On Nov 24, 2018, at 11:27 AM, Brian Inglis <Brian.Inglis@SystematicSw.ab.ca> wrote:
On 2018-11-23 16:21, Guy Harris wrote:
On Nov 23, 2018, at 3:05 PM, Steve Allen <sla@ucolick.org> wrote:
On Fri 2018-11-23T15:00:31-0800 Guy Harris hath writ:
So there is no requirement that a tzdb region be a connected space? I think not. Hopefully the makers of shape files for tzdb regions have taken that into account.

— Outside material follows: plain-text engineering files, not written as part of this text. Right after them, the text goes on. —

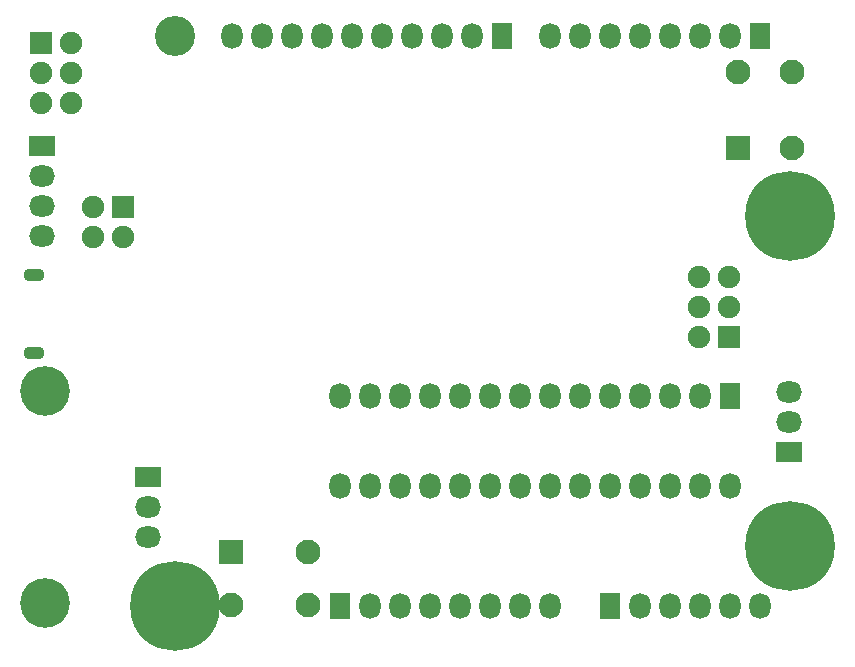
<source format=gbs>
G04 Layer_Color=16711935*
%FSLAX44Y44*%
%MOMM*%
G71*
G01*
G75*
%ADD29R,1.9000X1.9000*%
%ADD38C,1.9000*%
%ADD39R,1.9000X1.9000*%
%ADD86C,2.1000*%
%ADD87R,2.1000X2.1000*%
%ADD88R,2.1000X2.1000*%
%ADD89R,1.8000X2.2000*%
%ADD90O,1.8000X2.2000*%
G04:AMPARAMS|DCode=91|XSize=1.7mm|YSize=1mm|CornerRadius=0.365mm|HoleSize=0mm|Usage=FLASHONLY|Rotation=0.000|XOffset=0mm|YOffset=0mm|HoleType=Round|Shape=RoundedRectangle|*
%AMROUNDEDRECTD91*
21,1,1.7000,0.2700,0,0,0.0*
21,1,0.9700,1.0000,0,0,0.0*
1,1,0.7300,0.4850,-0.1350*
1,1,0.7300,-0.4850,-0.1350*
1,1,0.7300,-0.4850,0.1350*
1,1,0.7300,0.4850,0.1350*
%
%ADD91ROUNDEDRECTD91*%
%ADD92R,2.2000X1.8000*%
%ADD93O,2.2000X1.8000*%
%ADD94C,7.6000*%
%ADD95C,3.4000*%
%ADD96C,4.2000*%
D29*
X31600Y507400D02*
D03*
X614000Y258200D02*
D03*
D38*
X75600Y342600D02*
D03*
X101000D02*
D03*
X75600Y368000D02*
D03*
X57000Y456600D02*
D03*
Y482000D02*
D03*
Y507400D02*
D03*
X31600Y456600D02*
D03*
Y482000D02*
D03*
X588600Y309000D02*
D03*
Y283600D02*
D03*
Y258200D02*
D03*
X614000Y309000D02*
D03*
Y283600D02*
D03*
D39*
X101000Y368000D02*
D03*
D86*
X622000Y483000D02*
D03*
X667000D02*
D03*
Y418000D02*
D03*
X257500Y76500D02*
D03*
Y31500D02*
D03*
X192500D02*
D03*
D87*
X622000Y418000D02*
D03*
D88*
X192500Y76500D02*
D03*
D89*
X614600Y208200D02*
D03*
X421560Y513000D02*
D03*
X513000Y30400D02*
D03*
X640000Y513000D02*
D03*
X284400Y30400D02*
D03*
D90*
X589200Y208200D02*
D03*
X563800D02*
D03*
X538400D02*
D03*
X513000D02*
D03*
X487600D02*
D03*
X462200D02*
D03*
X436800D02*
D03*
X411400D02*
D03*
X386000D02*
D03*
X360600D02*
D03*
X335200D02*
D03*
X309800D02*
D03*
X284400D02*
D03*
X614600Y132000D02*
D03*
X589200D02*
D03*
X563800D02*
D03*
X538400D02*
D03*
X513000D02*
D03*
X487600D02*
D03*
X462200D02*
D03*
X436800D02*
D03*
X411400D02*
D03*
X386000D02*
D03*
X360600D02*
D03*
X335200D02*
D03*
X309800D02*
D03*
X284400D02*
D03*
X192960Y513000D02*
D03*
X218360D02*
D03*
X243760D02*
D03*
X269160D02*
D03*
X294560D02*
D03*
X319960D02*
D03*
X345360D02*
D03*
X370760D02*
D03*
X396160D02*
D03*
X538400Y30400D02*
D03*
X563800D02*
D03*
X589200D02*
D03*
X614600D02*
D03*
X640000D02*
D03*
X462200Y513000D02*
D03*
X487600D02*
D03*
X513000D02*
D03*
X538400D02*
D03*
X563800D02*
D03*
X589200D02*
D03*
X614600D02*
D03*
X462200Y30400D02*
D03*
X436800D02*
D03*
X411400D02*
D03*
X386000D02*
D03*
X360600D02*
D03*
X335200D02*
D03*
X309800D02*
D03*
D91*
X25250Y245000D02*
D03*
Y311000D02*
D03*
D92*
X122000Y139400D02*
D03*
X665000Y161000D02*
D03*
X32000Y420000D02*
D03*
D93*
X122000Y114000D02*
D03*
Y88600D02*
D03*
X665000Y186400D02*
D03*
Y211800D02*
D03*
X32000Y394600D02*
D03*
Y369200D02*
D03*
Y343800D02*
D03*
D94*
X665400Y360600D02*
D03*
Y81200D02*
D03*
X144700Y30400D02*
D03*
D95*
Y513000D02*
D03*
D96*
X35000Y213000D02*
D03*
Y33000D02*
D03*
M02*

</source>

Check Arizona (AZ), USA - which does not observe DST - Navajo Nation in NE AZ observes DST as it also spans NW New Mexico, SE Utah, SW Colorado and those states observe DST - the Hopi Reservation enclave and its smaller exclaves within Navajo Nation do not observe DST. If these areas are appropriately flagged or displayed, the data should be good.
So those would be the America/Phoenix tzdb region, which should include the non-Navajo Nation parts of Arizona, including the Hopi Reservation, and the America/Denver tzdb region, which should include the Navajo Nation. That means that the America/Phoenix region is not a connected space. This image: https://raw.githubusercontent.com/evansiroky/timezone-boundary-builder/maste... doesn't appear to reflect that; hopefully the timezone boundary builder: https://github.com/evansiroky/timezone-boundary-builder supports regions built by adding arbitrary connected spaces to, and removing arbitrary connected spaces from, an initial connected space. I'll let Deborah Goldsmith address whether Apple's regions (used for the macOS/iOS/etc. location-to-tzdb-region mapping) can, and do, handle this.